### Page text

DLR-RM / rl-baselines3-zoo

A training framework for Stable Baselines3 reinforcement learning agents, with hyperparameter optimization and pre-trained agents included.
https://rl-baselines3-zoo.readthedocs.io
MIT License
1.97k stars 505 forks source link

ValueError: The parameter loc has invalid values #156

Closed hh0rva1h closed 3 years ago

hh0rva1h commented 3 years ago

Describe the bug Took the script from https://github.com/optuna/optuna-examples/blob/main/rl/sb3_simple.py in order to get a minimal hyper-parameter tuning script. I modified it for SAC by taking the respective sampling function from https://github.com/DLR-RM/rl-baselines3-zoo/blob/master/utils/hyperparams_opt.py However I do not get this to run successfully, it ends up with the following error, which I simply can't figure out:

[W 2021-08-31 18:03:34,301] Trial 2 failed because of the following error: ValueError('The parameter loc has invalid values')
Traceback (most recent call last):
  File "/home/rl/.local/lib/python3.8/site-packages/optuna/_optimize.py", line 216, in _run_trial
    value_or_values = func(trial)
  File "sac-demo.py", line 138, in objective
    model.learn(N_TIMESTEPS, callback=eval_callback)
  File "/home/rl/.local/lib/python3.8/site-packages/stable_baselines3/sac/sac.py", line 289, in learn
    return super(SAC, self).learn(
  File "/home/rl/.local/lib/python3.8/site-packages/stable_baselines3/common/off_policy_algorithm.py", line 369, in learn
    self.train(batch_size=self.batch_size, gradient_steps=gradient_steps)
  File "/home/rl/.local/lib/python3.8/site-packages/stable_baselines3/sac/sac.py", line 203, in train
    actions_pi, log_prob = self.actor.action_log_prob(replay_data.observations)
  File "/home/rl/.local/lib/python3.8/site-packages/stable_baselines3/sac/policies.py", line 190, in action_log_prob
    return self.action_dist.log_prob_from_params(mean_actions, log_std, **kwargs)

######
### Stored data

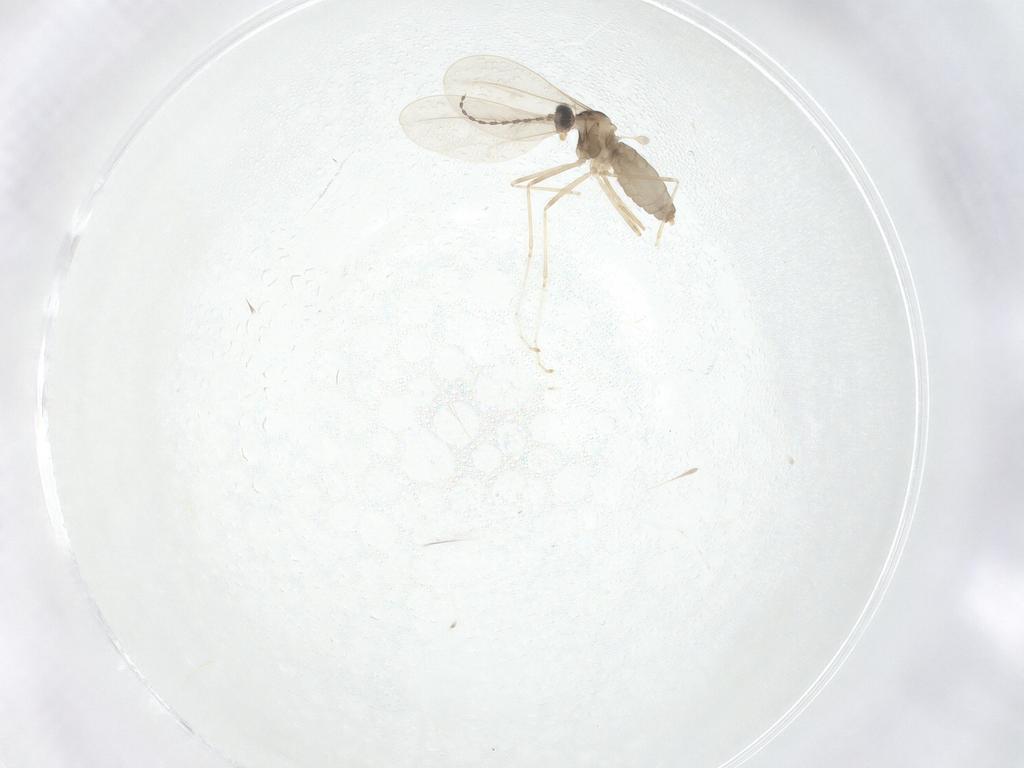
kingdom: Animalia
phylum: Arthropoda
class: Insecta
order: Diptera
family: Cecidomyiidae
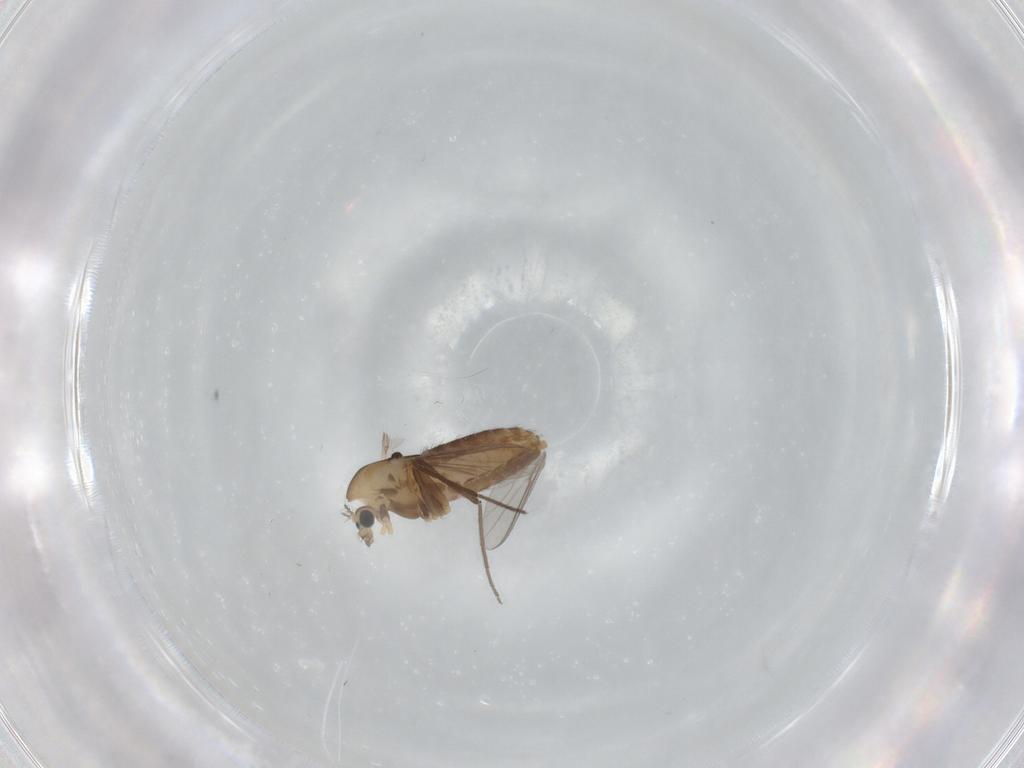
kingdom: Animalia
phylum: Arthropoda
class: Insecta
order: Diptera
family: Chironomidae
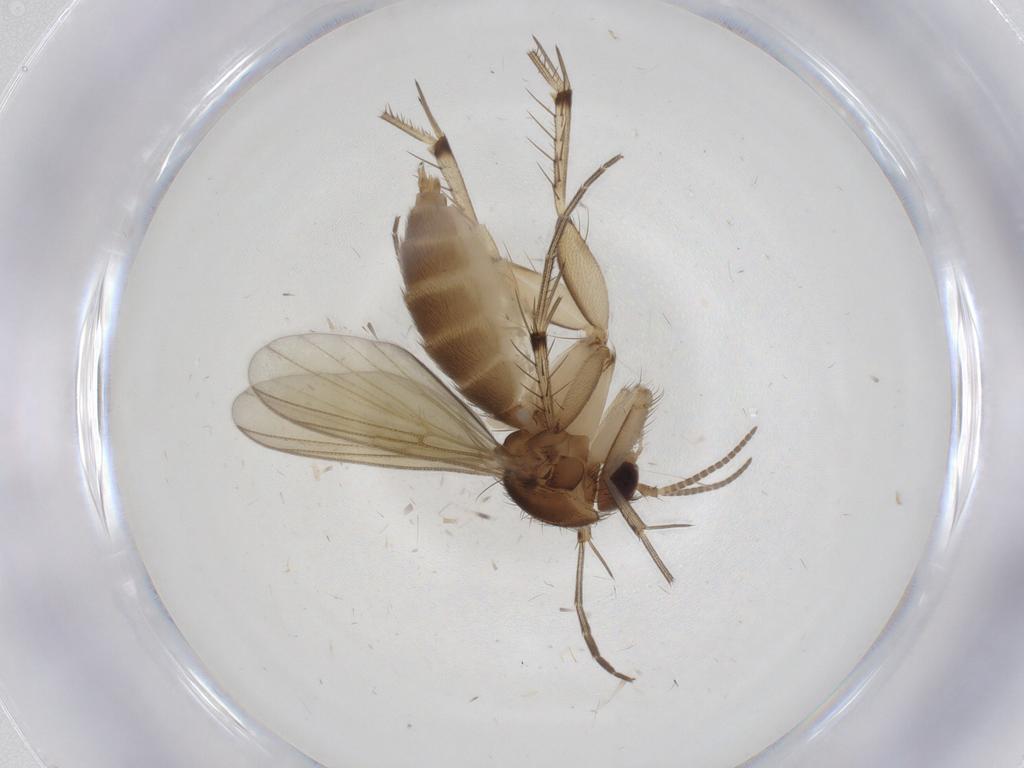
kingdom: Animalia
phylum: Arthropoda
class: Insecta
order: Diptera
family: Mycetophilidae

######
### Stored data

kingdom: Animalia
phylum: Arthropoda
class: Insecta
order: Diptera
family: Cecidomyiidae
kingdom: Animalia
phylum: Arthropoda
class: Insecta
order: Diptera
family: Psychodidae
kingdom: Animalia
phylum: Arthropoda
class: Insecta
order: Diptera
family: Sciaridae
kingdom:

######
### Stored data

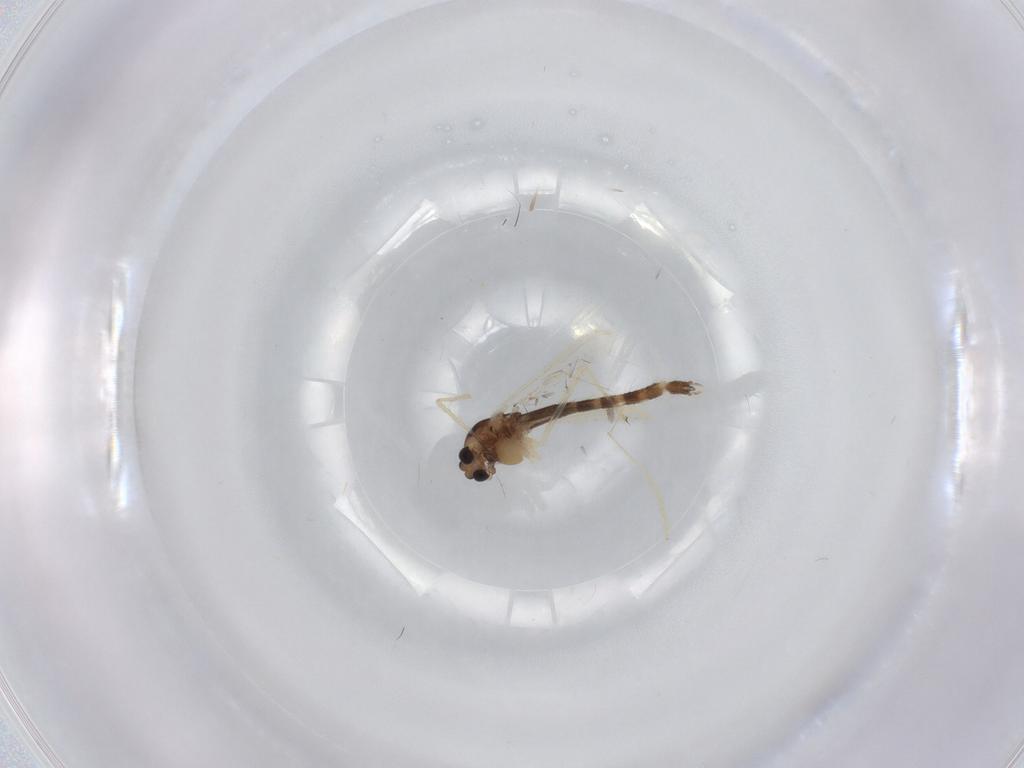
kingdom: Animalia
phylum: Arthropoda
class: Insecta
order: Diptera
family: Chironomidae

######

▶ [Exercise set]
• 1. Say whether each statement agrees with the bug report, answering yes or no and quoting the deciding words.
(a) The repository is released under the MIT License.
(b) The reporter adapted the script for PPO.
(c) The error was raised during Trial 2.
• 2. Answer these questions from the bug report.
(a) What number does the issue carry?
(b) Which Python version appears in the package paths of the traceback?
(c) In which file and at which line is model.learn called?
• 3. Continue the bug report from its final line.
The material above stands apart from the bug report.

▶ [Results for each task]
• 1.
(a) Yes: "MIT License"
(b) No: "I modified it for SAC"
(c) Yes: "Trial 2 failed because of the following error"

• 2.
(a) 156
(b) 3.8
(c) sac-demo.py, line 138

• 3.
  File "/home/rl/.local/lib/python3.8/site-packages/stable_baselines3/common/distributions.py", line 244, in log_prob_from_params
    action = self.actions_from_params(mean_actions, log_std)
  File "/home/rl/.local/lib/python3.8/site-packages/stable_baselines3/common/distributions.py", line 178, in actions_from_params
    self.proba_distribution(mean_actions, log_std)
  File "/home/rl/.local/lib/python3.8/site-packages/stable_baselines3/common/distributions.py", line 210, in proba_distribution
    super(SquashedDiagGaussianDistribution, self).proba_distribution(mean_actions, log_std)
  File "/home/rl/.local/lib/python3.8/site-packages/stable_baselines3/common/distributions.py", line 152, in proba_distribution
    self.distribution = Normal(mean_actions, action_std)
  File "/home/rl/.local/lib/python3.8/site-packages/torch/distributions/normal.py", line 50, in __init__
    super(Normal, self).__init__(batch_shape, validate_args=validate_args)
  File "/home/rl/.local/lib/python3.8/site-packages/torch/distributions/distribution.py", line 53, in __init__
    raise ValueError("The parameter {} has invalid values".format(param))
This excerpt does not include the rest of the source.